*** Opening Dataset entries ***
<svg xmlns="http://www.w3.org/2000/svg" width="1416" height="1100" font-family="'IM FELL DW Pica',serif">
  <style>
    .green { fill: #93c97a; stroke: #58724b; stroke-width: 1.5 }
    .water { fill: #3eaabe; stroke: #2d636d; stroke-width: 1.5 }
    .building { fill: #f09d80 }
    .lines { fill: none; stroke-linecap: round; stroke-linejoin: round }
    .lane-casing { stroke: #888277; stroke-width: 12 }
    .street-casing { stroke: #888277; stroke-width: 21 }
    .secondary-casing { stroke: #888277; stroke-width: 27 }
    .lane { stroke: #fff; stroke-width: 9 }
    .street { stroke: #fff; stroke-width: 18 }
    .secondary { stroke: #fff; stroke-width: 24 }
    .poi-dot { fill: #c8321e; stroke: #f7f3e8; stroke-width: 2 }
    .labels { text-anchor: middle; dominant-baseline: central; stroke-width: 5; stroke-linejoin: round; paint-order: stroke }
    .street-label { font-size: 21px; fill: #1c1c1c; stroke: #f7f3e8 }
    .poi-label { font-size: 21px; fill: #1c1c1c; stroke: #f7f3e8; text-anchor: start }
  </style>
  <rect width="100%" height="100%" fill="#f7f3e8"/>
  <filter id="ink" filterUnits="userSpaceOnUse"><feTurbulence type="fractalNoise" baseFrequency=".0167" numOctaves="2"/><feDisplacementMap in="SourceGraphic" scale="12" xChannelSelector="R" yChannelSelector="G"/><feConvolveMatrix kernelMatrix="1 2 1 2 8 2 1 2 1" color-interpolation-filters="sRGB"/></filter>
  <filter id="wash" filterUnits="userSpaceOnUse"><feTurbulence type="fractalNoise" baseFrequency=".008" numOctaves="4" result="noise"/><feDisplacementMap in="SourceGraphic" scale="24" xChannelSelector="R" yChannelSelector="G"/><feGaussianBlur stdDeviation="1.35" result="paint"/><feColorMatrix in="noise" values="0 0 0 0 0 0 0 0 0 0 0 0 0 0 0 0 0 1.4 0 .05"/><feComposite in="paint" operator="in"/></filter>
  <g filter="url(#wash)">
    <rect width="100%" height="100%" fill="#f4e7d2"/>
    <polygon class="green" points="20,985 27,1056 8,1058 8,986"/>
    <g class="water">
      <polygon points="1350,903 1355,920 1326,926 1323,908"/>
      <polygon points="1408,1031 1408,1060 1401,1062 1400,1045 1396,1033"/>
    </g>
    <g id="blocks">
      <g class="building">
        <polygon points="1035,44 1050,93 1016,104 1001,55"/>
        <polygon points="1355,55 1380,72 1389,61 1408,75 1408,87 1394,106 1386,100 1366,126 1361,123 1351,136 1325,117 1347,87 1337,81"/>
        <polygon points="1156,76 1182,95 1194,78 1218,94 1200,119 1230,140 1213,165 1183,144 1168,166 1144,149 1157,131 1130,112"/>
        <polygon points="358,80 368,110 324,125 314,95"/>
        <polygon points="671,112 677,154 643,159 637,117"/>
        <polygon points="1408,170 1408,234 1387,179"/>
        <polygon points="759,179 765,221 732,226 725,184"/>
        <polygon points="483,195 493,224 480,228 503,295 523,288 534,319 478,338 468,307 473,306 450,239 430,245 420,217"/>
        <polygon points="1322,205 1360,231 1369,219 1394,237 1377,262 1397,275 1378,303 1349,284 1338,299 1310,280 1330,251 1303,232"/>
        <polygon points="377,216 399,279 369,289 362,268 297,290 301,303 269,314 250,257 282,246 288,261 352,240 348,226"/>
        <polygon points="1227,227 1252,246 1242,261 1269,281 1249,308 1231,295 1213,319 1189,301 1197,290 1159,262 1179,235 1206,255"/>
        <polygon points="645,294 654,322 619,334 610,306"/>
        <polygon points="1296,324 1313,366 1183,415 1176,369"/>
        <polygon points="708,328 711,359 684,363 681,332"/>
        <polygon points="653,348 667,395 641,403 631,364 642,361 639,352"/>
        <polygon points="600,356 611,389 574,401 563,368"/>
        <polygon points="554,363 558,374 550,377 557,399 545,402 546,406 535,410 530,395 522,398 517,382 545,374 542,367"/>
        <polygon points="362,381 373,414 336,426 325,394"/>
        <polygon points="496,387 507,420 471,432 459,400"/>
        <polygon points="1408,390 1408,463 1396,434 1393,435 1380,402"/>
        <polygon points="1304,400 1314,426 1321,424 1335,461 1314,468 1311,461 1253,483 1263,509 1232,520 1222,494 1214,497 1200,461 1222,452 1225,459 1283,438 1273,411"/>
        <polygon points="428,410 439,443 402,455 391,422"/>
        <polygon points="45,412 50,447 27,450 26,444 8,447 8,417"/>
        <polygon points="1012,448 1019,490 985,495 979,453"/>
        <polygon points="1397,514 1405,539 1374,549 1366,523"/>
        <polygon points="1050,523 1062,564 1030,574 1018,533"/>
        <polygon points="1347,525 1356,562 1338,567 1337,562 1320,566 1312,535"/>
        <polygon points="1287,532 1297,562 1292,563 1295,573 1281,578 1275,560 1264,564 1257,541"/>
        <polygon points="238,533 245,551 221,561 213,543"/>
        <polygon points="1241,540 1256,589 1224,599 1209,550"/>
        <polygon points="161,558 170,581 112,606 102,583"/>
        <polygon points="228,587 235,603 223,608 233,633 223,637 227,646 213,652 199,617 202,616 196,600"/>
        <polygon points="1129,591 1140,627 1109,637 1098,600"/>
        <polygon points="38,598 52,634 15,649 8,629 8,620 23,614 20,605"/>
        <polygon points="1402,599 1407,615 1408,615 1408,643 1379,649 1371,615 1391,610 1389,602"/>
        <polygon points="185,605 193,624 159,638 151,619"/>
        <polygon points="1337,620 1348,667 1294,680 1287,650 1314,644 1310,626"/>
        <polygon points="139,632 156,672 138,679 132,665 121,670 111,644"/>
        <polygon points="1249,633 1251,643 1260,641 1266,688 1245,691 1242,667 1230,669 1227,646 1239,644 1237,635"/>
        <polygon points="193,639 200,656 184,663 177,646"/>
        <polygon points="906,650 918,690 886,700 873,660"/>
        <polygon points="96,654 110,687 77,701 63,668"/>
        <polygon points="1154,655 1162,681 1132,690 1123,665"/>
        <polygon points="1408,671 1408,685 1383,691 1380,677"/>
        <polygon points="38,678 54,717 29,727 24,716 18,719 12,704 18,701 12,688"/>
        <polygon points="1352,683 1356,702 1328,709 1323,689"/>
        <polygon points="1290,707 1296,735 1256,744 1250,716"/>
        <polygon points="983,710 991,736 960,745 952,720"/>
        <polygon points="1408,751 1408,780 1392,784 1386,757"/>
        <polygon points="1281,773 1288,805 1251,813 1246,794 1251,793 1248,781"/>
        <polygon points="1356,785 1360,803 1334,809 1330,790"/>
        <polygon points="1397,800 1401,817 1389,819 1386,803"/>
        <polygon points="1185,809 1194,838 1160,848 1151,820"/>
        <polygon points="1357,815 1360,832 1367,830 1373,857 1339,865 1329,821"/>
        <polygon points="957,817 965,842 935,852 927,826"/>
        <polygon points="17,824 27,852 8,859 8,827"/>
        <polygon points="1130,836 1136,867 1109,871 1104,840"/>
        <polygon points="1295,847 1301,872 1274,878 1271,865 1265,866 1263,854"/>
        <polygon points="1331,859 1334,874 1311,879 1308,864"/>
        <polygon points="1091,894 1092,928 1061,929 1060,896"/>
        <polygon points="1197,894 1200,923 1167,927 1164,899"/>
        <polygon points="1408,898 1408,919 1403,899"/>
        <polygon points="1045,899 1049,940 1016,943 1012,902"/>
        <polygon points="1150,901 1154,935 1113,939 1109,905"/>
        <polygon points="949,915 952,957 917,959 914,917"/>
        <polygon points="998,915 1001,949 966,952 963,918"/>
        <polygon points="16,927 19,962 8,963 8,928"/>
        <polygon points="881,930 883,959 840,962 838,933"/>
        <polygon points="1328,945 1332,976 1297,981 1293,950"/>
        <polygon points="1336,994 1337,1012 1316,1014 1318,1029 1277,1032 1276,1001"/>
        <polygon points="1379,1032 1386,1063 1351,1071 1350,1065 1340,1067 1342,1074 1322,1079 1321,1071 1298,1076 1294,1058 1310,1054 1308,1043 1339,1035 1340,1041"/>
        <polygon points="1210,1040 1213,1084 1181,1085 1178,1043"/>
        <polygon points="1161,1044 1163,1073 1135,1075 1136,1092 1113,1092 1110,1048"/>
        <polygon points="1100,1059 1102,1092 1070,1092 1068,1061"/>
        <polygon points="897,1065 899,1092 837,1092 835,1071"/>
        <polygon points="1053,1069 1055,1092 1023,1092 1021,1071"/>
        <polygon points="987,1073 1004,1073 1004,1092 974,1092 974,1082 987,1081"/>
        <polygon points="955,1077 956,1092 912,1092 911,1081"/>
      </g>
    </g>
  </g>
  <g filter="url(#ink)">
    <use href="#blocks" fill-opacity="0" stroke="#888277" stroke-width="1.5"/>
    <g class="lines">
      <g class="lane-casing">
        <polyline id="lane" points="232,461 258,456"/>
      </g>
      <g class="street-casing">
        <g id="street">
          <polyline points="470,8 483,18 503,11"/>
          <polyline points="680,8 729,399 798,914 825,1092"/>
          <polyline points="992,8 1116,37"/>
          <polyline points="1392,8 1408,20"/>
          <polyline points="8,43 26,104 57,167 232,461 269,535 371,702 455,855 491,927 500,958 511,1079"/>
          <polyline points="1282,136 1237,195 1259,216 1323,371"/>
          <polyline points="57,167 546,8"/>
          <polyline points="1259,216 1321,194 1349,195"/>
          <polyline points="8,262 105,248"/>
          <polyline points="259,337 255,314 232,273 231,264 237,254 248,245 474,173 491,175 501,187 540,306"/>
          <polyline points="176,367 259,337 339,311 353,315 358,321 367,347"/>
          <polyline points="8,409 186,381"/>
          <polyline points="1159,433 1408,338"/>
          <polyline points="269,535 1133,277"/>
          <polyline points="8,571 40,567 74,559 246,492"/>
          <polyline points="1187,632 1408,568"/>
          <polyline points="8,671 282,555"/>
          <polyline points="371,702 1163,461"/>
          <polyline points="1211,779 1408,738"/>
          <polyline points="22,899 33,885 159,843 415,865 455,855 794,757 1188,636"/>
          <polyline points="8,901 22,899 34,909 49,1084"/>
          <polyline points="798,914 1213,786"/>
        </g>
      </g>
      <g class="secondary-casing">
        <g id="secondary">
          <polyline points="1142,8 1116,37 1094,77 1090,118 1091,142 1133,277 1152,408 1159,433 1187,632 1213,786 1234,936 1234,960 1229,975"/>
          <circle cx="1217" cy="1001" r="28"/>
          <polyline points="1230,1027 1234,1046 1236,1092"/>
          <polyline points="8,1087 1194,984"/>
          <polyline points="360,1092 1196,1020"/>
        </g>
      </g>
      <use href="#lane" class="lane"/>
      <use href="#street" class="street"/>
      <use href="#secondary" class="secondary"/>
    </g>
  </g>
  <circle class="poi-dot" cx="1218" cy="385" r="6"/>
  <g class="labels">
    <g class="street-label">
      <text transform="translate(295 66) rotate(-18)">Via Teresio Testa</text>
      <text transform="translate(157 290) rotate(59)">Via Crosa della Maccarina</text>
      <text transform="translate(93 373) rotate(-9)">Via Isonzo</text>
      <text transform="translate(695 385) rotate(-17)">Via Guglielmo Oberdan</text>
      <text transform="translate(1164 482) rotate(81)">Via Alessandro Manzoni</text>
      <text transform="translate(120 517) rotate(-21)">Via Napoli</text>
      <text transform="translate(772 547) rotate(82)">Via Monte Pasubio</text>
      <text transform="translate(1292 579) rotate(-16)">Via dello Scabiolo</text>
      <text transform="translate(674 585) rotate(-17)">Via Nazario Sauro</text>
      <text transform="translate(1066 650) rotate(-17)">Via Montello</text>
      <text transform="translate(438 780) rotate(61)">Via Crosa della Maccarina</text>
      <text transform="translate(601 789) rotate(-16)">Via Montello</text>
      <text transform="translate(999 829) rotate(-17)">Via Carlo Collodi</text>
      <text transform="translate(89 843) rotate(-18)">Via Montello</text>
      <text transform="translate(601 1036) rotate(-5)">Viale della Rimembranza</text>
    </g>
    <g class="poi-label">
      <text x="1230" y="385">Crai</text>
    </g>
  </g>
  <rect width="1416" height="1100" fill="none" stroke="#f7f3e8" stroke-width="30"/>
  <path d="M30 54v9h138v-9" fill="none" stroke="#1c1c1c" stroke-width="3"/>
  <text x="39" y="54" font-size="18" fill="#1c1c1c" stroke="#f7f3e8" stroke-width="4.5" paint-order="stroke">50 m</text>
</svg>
*** Closing Dataset entries ***
Task to carry out:
Taking the lines above, repeat exactly those from the line that contains "none; stroke-linecap: round;" through the line that contains "middle; dominant-baseline: central;", and both of those lines as well. Include nothing else.

Problem solution:
    .lines { fill: none; stroke-linecap: round; stroke-linejoin: round }
    .lane-casing { stroke: #888277; stroke-width: 12 }
    .street-casing { stroke: #888277; stroke-width: 21 }
    .secondary-casing { stroke: #888277; stroke-width: 27 }
    .lane { stroke: #fff; stroke-width: 9 }
    .street { stroke: #fff; stroke-width: 18 }
    .secondary { stroke: #fff; stroke-width: 24 }
    .poi-dot { fill: #c8321e; stroke: #f7f3e8; stroke-width: 2 }
    .labels { text-anchor: middle; dominant-baseline: central; stroke-width: 5; stroke-linejoin: round; paint-order: stroke }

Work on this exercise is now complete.